*** Opening of PROVIDED PASSAGE ***
[svachalek]

I think if the second one is easier, you've more or less been taught to think like a microprocessor. That happens to most of us after a few years of writing imperative code. The more abstract functional approach is, however, conceptually simpler and more powerful at the same time. (For example, the first one is completely open to being performed in parallel.)

With a little experience, functional programming is quite straightforward. Practically everything comes down to map, filter, and fold, or whatever they're called in a given language.

[ifdefdebug]

I can't help thinking like a microprocessor. Even when mixing functional style into my code, my brain tries to get a grasp on how it's going to be processed.

So the first example looks to me like two loops (hopefully the compiler does a better job on that), while the second one is obviously one loop.

I am already trying to guess how a compiler would parallelize that...

[bad_user]

The second one might be obviously a single loop, but it is not obvious that it is O(n) and depends on the implementation of "append". It also tells you nothing about how the memory gets accessed and I'm assuming here that the for loop works just as well over linked lists and over arrays. In other words your knowledge that this is a single loop can be very misleading when thinking of expected performance. Which is fine because we work with abstractions such that we don't have to think about such details all the time, because that's not doable.

The first example is simply more abstract. It might be a single loop in case the implementation is lazy, it might be two loops in case it is strict. However, look closer. Those filter and map operations can be applied to basically anything you want, including asynchronous / infinite streams.

Your second loop on the other hand would have a hard time being translated to anything else than something that works on finite lists and that builds a finite buffer and not doing anything else while doing this.

Or in other words, your knowledge about this manual loop is not transferable ;-)

[wasd]

Excuse my ignorance but why is the first one parallelizable but not the second?

[marcosdumay]

As a matter of fact, any implementation of the same algorithm has the same parallelizing possibilities. You just need a smart enough compiler.
*** Close of PROVIDED PASSAGE ***
*** Opening of THE DATA ***
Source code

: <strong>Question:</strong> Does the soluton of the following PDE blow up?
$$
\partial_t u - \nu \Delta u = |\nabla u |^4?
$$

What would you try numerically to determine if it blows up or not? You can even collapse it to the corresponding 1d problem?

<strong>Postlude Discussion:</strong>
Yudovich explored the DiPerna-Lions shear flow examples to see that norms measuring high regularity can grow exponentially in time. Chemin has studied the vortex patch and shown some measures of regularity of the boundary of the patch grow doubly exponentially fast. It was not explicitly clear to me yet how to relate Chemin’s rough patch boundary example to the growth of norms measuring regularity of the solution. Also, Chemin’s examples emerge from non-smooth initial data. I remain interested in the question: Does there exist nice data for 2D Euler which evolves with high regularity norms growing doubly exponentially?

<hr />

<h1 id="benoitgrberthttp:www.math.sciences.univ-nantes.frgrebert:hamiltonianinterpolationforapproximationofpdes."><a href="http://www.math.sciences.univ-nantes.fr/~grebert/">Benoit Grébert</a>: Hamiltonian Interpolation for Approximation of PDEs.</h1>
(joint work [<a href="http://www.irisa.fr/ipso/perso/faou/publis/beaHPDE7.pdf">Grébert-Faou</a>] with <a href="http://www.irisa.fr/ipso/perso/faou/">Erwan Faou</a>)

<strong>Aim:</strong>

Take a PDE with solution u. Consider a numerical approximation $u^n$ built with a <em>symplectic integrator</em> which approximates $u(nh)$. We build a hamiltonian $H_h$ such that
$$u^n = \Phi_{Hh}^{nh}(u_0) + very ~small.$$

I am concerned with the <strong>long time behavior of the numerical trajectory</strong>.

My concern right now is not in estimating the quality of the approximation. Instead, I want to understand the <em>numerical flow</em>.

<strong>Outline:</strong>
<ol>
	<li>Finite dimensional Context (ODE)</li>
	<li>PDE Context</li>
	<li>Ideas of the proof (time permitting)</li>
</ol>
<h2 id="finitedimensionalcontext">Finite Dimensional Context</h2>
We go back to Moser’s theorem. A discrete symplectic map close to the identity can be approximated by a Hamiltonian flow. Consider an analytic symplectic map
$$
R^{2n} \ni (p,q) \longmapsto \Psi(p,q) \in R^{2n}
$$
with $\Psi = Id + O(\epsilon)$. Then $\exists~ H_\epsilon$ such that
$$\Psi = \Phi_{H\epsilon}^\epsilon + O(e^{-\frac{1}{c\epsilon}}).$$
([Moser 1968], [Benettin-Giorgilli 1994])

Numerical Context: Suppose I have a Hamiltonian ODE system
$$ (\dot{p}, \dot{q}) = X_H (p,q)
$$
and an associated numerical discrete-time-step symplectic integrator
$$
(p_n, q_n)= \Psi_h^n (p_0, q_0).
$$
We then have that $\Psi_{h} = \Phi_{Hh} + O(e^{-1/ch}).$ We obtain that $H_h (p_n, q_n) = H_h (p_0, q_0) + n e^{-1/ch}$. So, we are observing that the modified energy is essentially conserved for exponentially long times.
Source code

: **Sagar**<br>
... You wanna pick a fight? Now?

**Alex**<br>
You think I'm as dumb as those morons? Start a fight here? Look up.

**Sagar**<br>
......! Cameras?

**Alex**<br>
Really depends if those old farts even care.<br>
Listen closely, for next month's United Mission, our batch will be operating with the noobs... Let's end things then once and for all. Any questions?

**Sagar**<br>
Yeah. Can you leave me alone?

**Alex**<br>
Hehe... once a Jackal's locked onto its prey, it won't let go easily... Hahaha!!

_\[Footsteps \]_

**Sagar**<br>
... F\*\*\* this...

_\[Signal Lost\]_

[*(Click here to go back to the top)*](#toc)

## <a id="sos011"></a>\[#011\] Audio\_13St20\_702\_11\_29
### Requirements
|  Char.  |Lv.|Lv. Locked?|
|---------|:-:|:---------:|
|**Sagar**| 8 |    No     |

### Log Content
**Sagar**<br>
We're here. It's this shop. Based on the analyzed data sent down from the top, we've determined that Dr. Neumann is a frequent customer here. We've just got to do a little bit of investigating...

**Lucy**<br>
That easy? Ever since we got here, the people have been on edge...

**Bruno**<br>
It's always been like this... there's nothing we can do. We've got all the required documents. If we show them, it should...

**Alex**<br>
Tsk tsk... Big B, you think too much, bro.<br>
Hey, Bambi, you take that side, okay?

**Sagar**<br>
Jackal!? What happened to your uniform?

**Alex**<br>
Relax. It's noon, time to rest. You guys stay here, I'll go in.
*** Close of THE DATA ***
[SET OF TASKS]
**a)** Starting at the first line of the entries and ending at the line that contains "My concern right", arrange those lines as a JSON list of strings with one string per line, leaving out blank lines.
**b)** Pick up the thread about functional versus imperative loops and continue it from its last reply.
The entries have nothing to do with the discussion of functional and imperative loops.

[ANSWERS]
**a)**
[
  "Source code",
  ": <strong>Question:</strong> Does the soluton of the following PDE blow up?",
  "$$",
  "\\partial_t u - \\nu \\Delta u = |\\nabla u |^4?",
  "$$",
  "What would you try numerically to determine if it blows up or not? You can even collapse it to the corresponding 1d problem?",
  "<strong>Postlude Discussion:</strong>",
  "Yudovich explored the DiPerna-Lions shear flow examples to see that norms measuring high regularity can grow exponentially in time. Chemin has studied the vortex patch and shown some measures of regularity of the boundary of the patch grow doubly exponentially fast. It was not explicitly clear to me yet how to relate Chemin’s rough patch boundary example to the growth of norms measuring regularity of the solution. Also, Chemin’s examples emerge from non-smooth initial data. I remain interested in the question: Does there exist nice data for 2D Euler which evolves with high regularity norms growing doubly exponentially?",
  "<hr />",
  "<h1 id=\"benoitgrberthttp:www.math.sciences.univ-nantes.frgrebert:hamiltonianinterpolationforapproximationofpdes.\"><a href=\"http://www.math.sciences.univ-nantes.fr/~grebert/\">Benoit Grébert</a>: Hamiltonian Interpolation for Approximation of PDEs.</h1>",
  "(joint work [<a href=\"http://www.irisa.fr/ipso/perso/faou/publis/beaHPDE7.pdf\">Grébert-Faou</a>] with <a href=\"http://www.irisa.fr/ipso/perso/faou/\">Erwan Faou</a>)",
  "<strong>Aim:</strong>",
  "Take a PDE with solution u. Consider a numerical approximation $u^n$ built with a <em>symplectic integrator</em> which approximates $u(nh)$. We build a hamiltonian $H_h$ such that",
  "$$u^n = \\Phi_{Hh}^{nh}(u_0) + very ~small.$$",
  "I am concerned with the <strong>long time behavior of the numerical trajectory</strong>.",
  "My concern right now is not in estimating the quality of the approximation. Instead, I want to understand the <em>numerical flow</em>."
]

**b)**
But a "smart enough compiler" is what compiler people say when they are talking about their version of the abstract anthropogenic equivalent AI. The fact is that the first one is much easier to parallelize, so that real implementations actually do it, while the second one is not done on practice. And it's easier to parallelize because there are some extra guarantees on the signature of those functions that a for loop does not give.

[Sohakes]

In the first one, you are simply telling it to map and filter every element. Since you can do that to each element in an independent way and the code is more abstract, the map and filter can be done in parallel without you knowing (I'm not sure if would execute in parallel in Swift, I know that in java you can change the way it does it by using parallel streams).

But in the second example, you are telling it to iterate over each element, sequentially. Since you are telling step by step what needs to be done, it's not parallelizable unless you implement it to be so.

[Chris_Newton]

Put another way, the first example is about data flow. The required value is specified declaratively, in the form of an expression.

The second example is about control flow. The required behaviour is specified imperatively, in the form of a statements to be executed in a defined order, and the combined effect of those statements is to update the list until it has the required value.

In the second case, the programmer specifies more details explicitly. In this case, those extra details probably aren’t helping, but the optimiser still has to prove that transforming the control flow (for example, into a parallelised form) really will give the same observable behaviour. In the first case, the optimiser doesn’t have to prove the things the programmer never specified anyway, so it has more latitude in how it implements the underlying computation.

[actsasbuffoon]

They're both parallelizable, but the second one is harder to automatically parallelize.

There are guarantees about the way a map function works. It doesn't mutate its input, it only has access to one element at a time, you can't access the data structure you're building, etc.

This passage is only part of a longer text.